**TASK DIRECTIONS**
Below are some records; output exactly the lines from the line with "DNV GL class" to the line with "Head of Section", both ends kept, and nothing more.

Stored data
>>>>

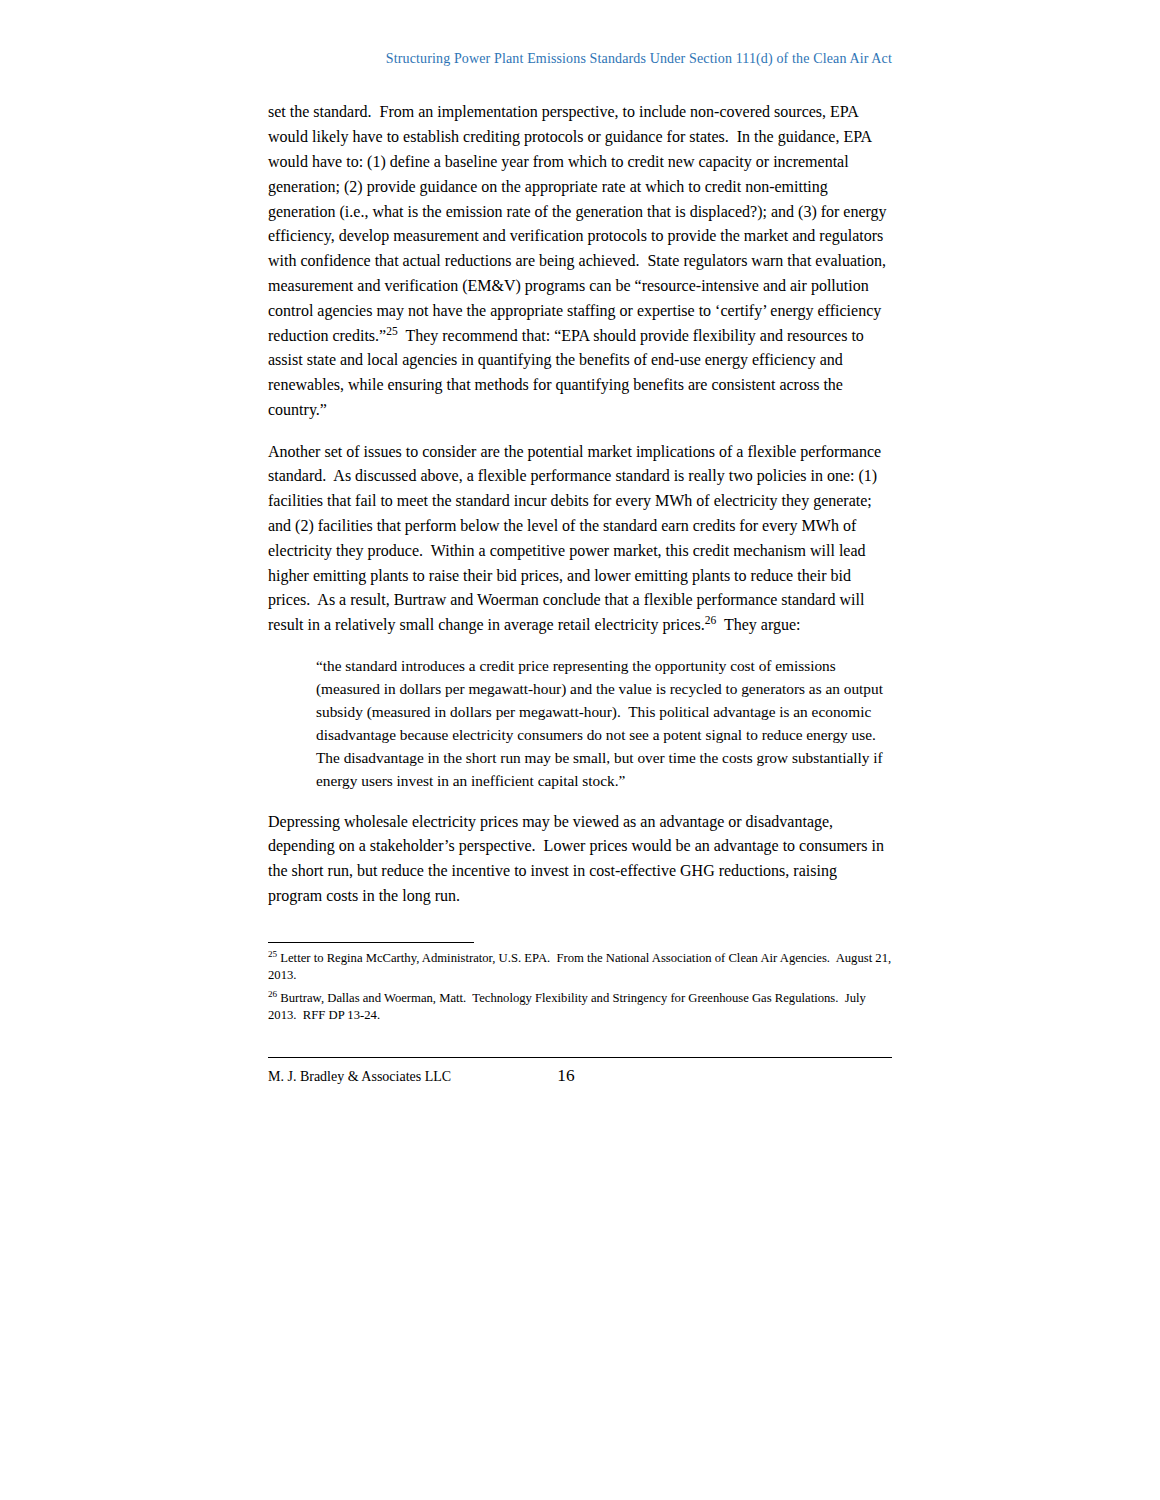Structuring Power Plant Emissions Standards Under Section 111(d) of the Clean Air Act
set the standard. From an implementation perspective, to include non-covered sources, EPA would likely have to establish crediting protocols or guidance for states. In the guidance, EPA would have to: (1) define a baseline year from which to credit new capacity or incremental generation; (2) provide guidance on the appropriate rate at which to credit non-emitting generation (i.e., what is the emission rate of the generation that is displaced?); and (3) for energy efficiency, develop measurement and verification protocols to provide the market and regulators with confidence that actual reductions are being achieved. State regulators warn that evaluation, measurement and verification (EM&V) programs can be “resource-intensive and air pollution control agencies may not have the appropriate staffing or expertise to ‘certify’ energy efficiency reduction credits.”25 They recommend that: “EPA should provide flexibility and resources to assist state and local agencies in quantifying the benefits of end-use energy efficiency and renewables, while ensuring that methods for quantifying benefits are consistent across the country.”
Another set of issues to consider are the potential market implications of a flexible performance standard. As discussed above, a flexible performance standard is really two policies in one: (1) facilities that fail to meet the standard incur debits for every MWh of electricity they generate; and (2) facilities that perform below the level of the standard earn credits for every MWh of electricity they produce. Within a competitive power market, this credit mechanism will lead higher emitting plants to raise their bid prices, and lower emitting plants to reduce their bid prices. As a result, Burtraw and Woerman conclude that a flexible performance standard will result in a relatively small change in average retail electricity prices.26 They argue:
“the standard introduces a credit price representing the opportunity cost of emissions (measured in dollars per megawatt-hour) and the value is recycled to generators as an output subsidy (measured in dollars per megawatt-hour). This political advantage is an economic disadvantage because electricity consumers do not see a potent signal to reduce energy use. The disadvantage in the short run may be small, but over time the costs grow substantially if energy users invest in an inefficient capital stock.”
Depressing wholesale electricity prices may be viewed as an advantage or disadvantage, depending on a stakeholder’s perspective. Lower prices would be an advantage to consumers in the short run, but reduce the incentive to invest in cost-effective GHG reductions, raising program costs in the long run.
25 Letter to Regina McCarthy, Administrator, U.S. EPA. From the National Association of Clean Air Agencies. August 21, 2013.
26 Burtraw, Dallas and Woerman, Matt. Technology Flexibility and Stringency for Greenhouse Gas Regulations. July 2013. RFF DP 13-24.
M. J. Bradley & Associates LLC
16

<<<<
>>>>

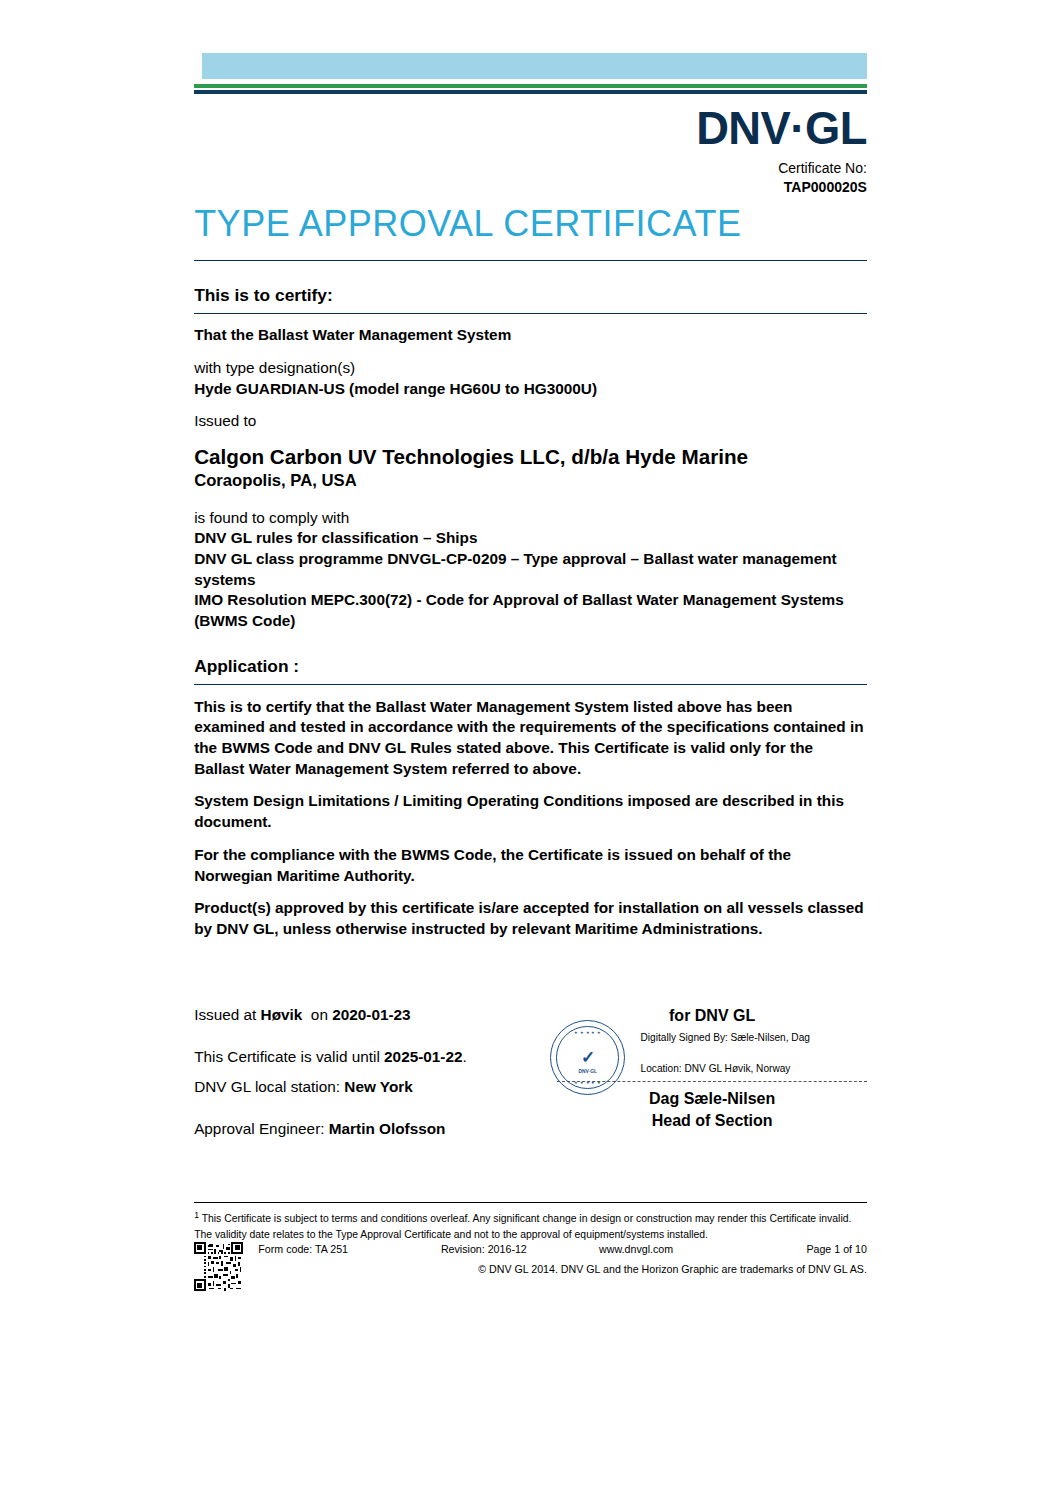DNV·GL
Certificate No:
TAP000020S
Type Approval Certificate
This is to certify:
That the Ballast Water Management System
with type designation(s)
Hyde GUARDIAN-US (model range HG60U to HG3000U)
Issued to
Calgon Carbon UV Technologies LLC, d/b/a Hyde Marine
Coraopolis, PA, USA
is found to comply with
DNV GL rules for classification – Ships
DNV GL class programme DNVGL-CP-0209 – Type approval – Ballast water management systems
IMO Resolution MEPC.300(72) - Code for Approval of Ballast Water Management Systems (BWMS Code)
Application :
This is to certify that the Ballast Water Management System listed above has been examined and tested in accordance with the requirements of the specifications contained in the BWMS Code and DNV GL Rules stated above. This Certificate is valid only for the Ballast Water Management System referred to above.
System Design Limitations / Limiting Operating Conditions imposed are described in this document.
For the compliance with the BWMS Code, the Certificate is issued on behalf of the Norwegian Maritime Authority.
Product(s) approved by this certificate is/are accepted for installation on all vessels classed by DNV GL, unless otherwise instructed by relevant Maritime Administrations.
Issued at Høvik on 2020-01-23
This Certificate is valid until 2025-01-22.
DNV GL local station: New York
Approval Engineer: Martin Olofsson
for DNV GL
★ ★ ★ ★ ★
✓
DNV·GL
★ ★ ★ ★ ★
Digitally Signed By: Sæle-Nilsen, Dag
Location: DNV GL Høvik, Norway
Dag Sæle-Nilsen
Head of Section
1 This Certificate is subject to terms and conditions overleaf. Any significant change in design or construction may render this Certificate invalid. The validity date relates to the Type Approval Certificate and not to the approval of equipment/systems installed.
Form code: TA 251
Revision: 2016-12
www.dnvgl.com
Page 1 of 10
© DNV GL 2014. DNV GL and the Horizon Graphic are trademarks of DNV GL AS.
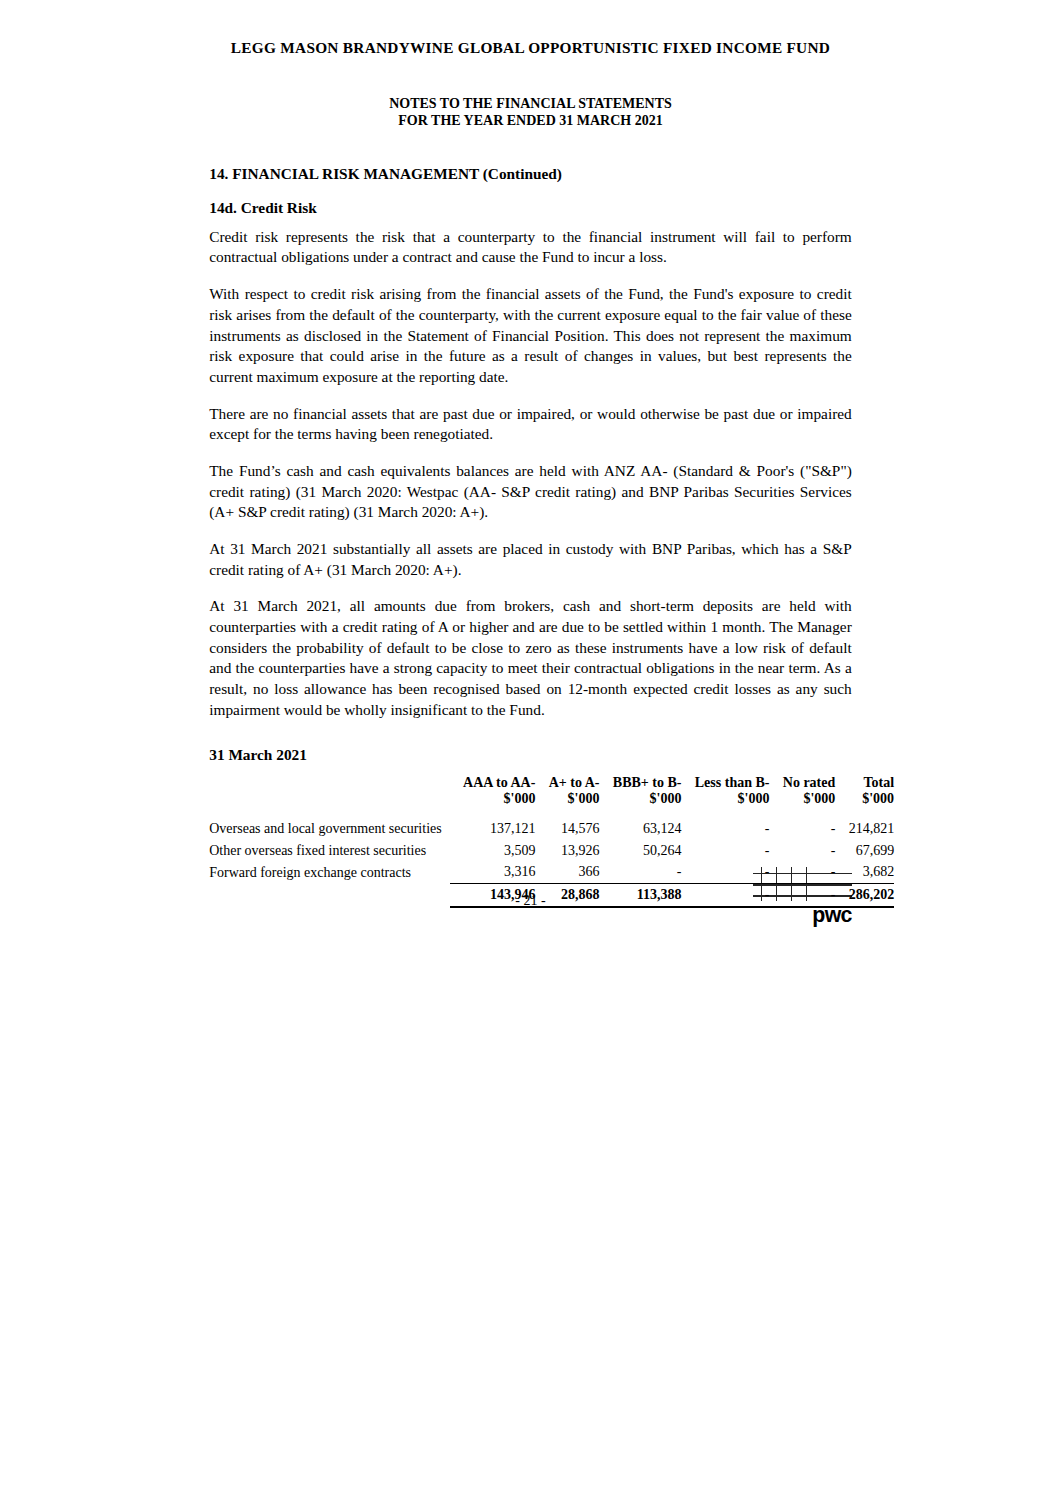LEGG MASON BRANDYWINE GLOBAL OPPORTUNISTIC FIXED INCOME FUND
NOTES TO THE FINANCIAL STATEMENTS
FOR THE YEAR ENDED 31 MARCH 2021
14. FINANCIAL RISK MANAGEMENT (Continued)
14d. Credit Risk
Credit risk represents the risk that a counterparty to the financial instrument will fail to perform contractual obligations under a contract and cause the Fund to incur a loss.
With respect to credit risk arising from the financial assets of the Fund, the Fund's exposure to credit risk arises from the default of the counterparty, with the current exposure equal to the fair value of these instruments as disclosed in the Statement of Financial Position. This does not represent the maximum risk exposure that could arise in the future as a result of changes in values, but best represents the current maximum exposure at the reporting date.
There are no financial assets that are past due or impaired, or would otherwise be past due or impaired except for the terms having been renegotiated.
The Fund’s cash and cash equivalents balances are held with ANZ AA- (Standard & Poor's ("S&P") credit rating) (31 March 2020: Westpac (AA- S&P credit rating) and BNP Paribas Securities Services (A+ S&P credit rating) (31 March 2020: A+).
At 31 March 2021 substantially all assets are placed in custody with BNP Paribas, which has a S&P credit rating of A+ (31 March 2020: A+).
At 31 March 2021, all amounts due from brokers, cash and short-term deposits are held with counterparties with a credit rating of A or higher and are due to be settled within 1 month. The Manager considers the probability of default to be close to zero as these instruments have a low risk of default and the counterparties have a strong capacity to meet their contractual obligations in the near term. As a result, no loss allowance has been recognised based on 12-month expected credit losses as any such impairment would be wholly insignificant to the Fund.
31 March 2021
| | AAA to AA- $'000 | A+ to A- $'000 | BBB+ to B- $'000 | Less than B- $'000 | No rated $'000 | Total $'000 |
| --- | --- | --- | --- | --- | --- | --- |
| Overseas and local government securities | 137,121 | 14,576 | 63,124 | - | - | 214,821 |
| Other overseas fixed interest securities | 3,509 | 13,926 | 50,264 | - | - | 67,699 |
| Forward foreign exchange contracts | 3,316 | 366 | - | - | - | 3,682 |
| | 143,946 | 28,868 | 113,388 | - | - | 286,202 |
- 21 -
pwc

<<<<
>>>>

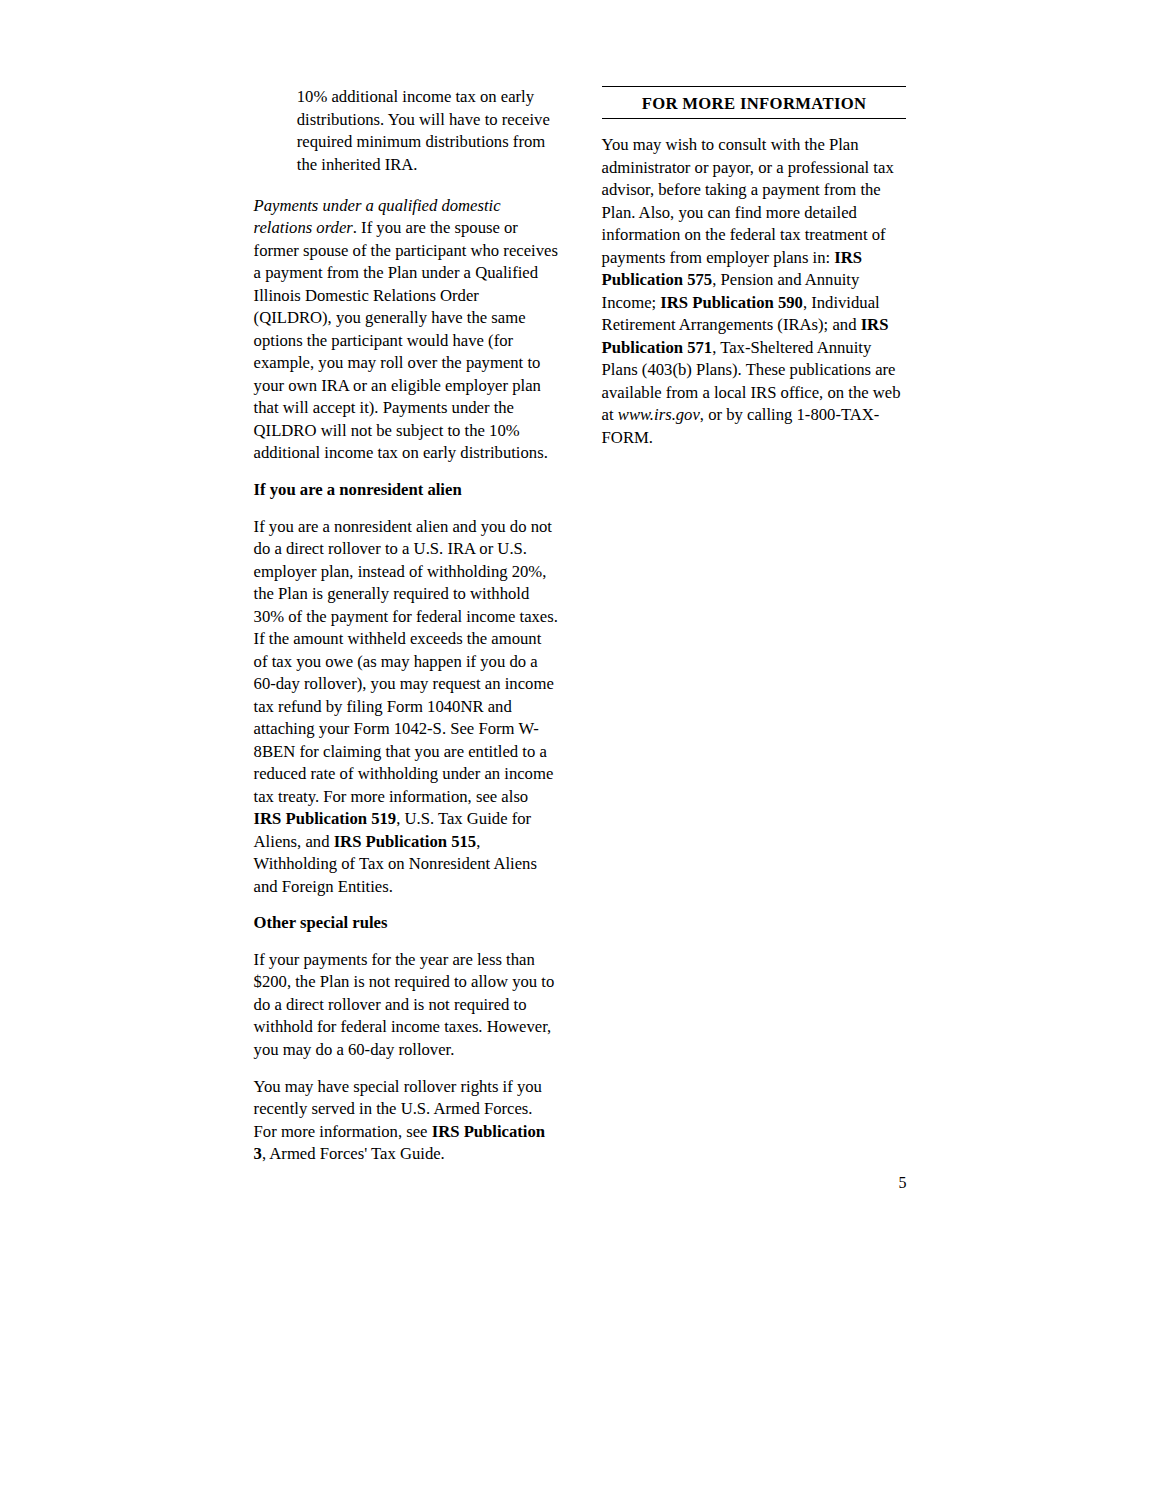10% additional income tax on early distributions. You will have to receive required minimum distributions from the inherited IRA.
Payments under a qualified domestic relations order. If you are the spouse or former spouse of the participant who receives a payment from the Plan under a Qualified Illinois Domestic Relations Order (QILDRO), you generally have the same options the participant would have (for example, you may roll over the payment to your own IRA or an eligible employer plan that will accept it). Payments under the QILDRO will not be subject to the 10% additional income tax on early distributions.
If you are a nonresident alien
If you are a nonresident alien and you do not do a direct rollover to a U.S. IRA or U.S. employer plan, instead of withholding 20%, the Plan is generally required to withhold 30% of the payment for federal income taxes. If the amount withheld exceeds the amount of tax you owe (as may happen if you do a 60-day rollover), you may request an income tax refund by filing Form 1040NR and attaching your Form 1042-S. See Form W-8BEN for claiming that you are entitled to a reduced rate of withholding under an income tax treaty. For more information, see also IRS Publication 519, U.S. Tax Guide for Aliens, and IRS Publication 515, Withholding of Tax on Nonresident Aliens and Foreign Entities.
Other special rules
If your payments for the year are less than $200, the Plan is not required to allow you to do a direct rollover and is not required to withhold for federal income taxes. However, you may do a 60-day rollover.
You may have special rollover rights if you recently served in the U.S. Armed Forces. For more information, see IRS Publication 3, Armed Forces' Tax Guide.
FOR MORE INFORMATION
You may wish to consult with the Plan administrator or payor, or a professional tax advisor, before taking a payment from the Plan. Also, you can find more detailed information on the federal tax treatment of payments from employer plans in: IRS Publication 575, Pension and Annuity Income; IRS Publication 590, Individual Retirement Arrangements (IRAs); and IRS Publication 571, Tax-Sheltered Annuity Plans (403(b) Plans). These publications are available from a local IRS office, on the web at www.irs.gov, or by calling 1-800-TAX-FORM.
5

<<<<

**ANSWER SPACE**
DNV GL class programme DNVGL-CP-0209 – Type approval – Ballast water management systems
IMO Resolution MEPC.300(72) - Code for Approval of Ballast Water Management Systems (BWMS Code)
Application :
This is to certify that the Ballast Water Management System listed above has been examined and tested in accordance with the requirements of the specifications contained in the BWMS Code and DNV GL Rules stated above. This Certificate is valid only for the Ballast Water Management System referred to above.
System Design Limitations / Limiting Operating Conditions imposed are described in this document.
For the compliance with the BWMS Code, the Certificate is issued on behalf of the Norwegian Maritime Authority.
Product(s) approved by this certificate is/are accepted for installation on all vessels classed by DNV GL, unless otherwise instructed by relevant Maritime Administrations.
Issued at Høvik on 2020-01-23
This Certificate is valid until 2025-01-22.
DNV GL local station: New York
Approval Engineer: Martin Olofsson
for DNV GL
★ ★ ★ ★ ★
✓
DNV·GL
★ ★ ★ ★ ★
Digitally Signed By: Sæle-Nilsen, Dag
Location: DNV GL Høvik, Norway
Dag Sæle-Nilsen
Head of Section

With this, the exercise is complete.